India is a country is progressing in many ways. But along with progression, it is also getting problems from the west in the country.  Obesity is a major health concern for children today. In a survey it has been found that nearly 40% of the children, in the age group of 5-10 years are obese. The statistics are alarming. Ailments like diabetes are rampant among children. Changing lifestyle, higher disposable incomes, exposure to junk food at a young age are factors leading to this trend.

How common was a burger, or pizza or a fried chicken an eating option earlier? Not to mention any names but entry of food chains specializing in such fast foods has brought in the culture of eating such foods more frequently. With both parents working, and less time, mother’s also seeing these foods as very convenient option. A recent research has revealed that not just the food, the packaging material used these days is also responsible for obesity among children.
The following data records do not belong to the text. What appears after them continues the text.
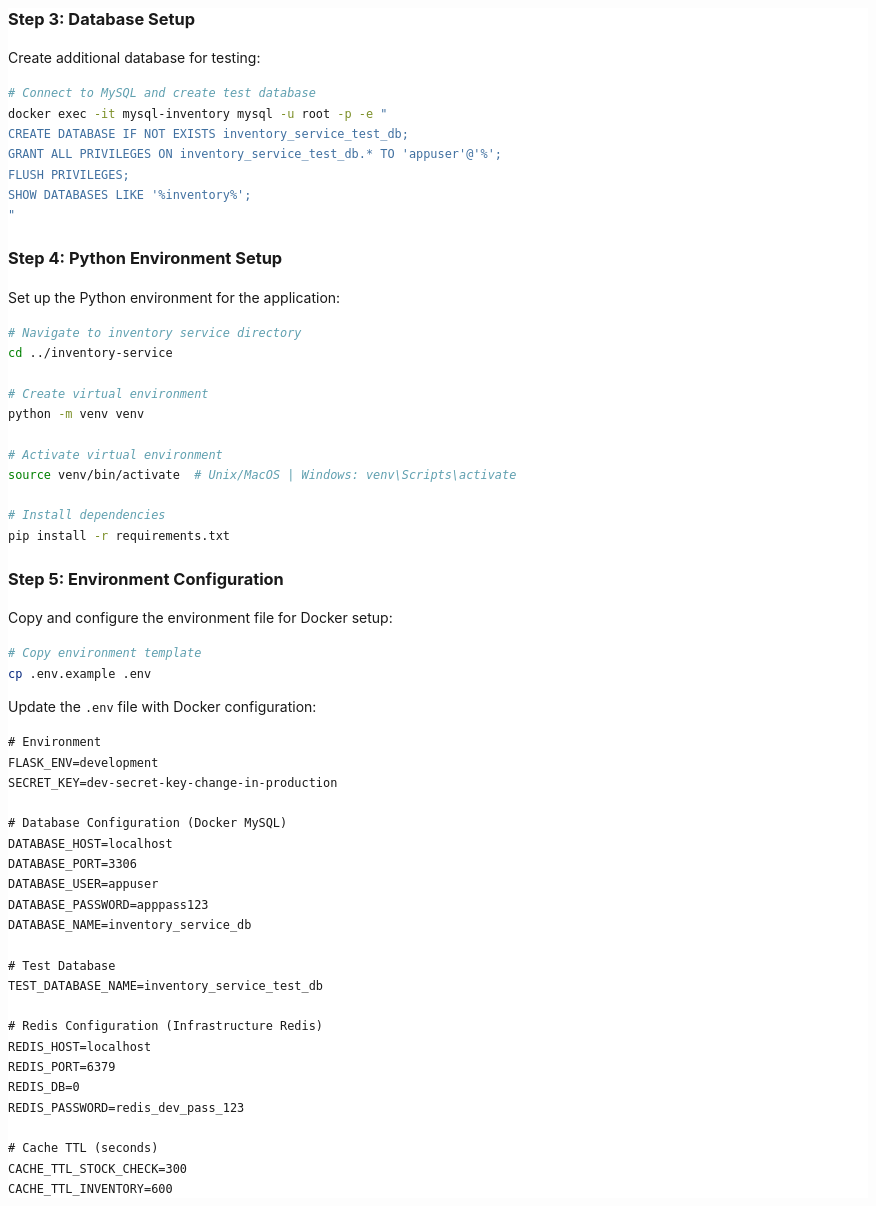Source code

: ### Step 3: Database Setup

Create additional database for testing:

```bash
# Connect to MySQL and create test database
docker exec -it mysql-inventory mysql -u root -p -e "
CREATE DATABASE IF NOT EXISTS inventory_service_test_db;
GRANT ALL PRIVILEGES ON inventory_service_test_db.* TO 'appuser'@'%';
FLUSH PRIVILEGES;
SHOW DATABASES LIKE '%inventory%';
"
```

### Step 4: Python Environment Setup

Set up the Python environment for the application:

```bash
# Navigate to inventory service directory
cd ../inventory-service

# Create virtual environment
python -m venv venv

# Activate virtual environment
source venv/bin/activate  # Unix/MacOS | Windows: venv\Scripts\activate

# Install dependencies
pip install -r requirements.txt
```

### Step 5: Environment Configuration

Copy and configure the environment file for Docker setup:

```bash
# Copy environment template
cp .env.example .env
```

Update the `.env` file with Docker configuration:

```env
# Environment
FLASK_ENV=development
SECRET_KEY=dev-secret-key-change-in-production

# Database Configuration (Docker MySQL)
DATABASE_HOST=localhost
DATABASE_PORT=3306
DATABASE_USER=appuser
DATABASE_PASSWORD=apppass123
DATABASE_NAME=inventory_service_db

# Test Database
TEST_DATABASE_NAME=inventory_service_test_db

# Redis Configuration (Infrastructure Redis)
REDIS_HOST=localhost
REDIS_PORT=6379
REDIS_DB=0
REDIS_PASSWORD=redis_dev_pass_123

# Cache TTL (seconds)
CACHE_TTL_STOCK_CHECK=300
CACHE_TTL_INVENTORY=600
```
Recent studies suggest a connection between BPA and child obesity. A study done in New York suggests a strong connection between BPA (a chemical used for food packaging) and child obesity. Majority of the people have traces of plastic chemicals in their bodies these days, but children who have such plastic chemical traces in their bodies are two times more prone to get obese in comparison to adults. The study was conducted on a group of approximately 2800 children in the age group of 6 to 19 years, from 2003 to 2009. Results revealed that, 22% of the children having high levels of BPA were obese as compared to only 10% having low levels of BPA.

What is BPA?

BPA, or bisphenol A, is used for packaging from 1960. Now it is used so extensivelythat its traces can be found in virtually all adults. Government health officials claim low levels of BPA as safe. However, they are still researching on how much amount of BPA used can be hazardous. BPA is one of the key elements in making hard plastics for food and beverage containers. Environmentalists claim that that BPA can interfere in the overall development of children. Following the guidelines of Food and Drug Administration that BPA cannot be used in baby products, manufacturers of baby bottles & sippers have stopped using BPA. Experiments on animals reveal BPA can aid obesity by disrupting metabolism, and in turn make fat cells larger. Studies also reveal a strong connect between urinary BPA levels and obesity-related illnesses in adults. These include ailments like diabetes and heart disease.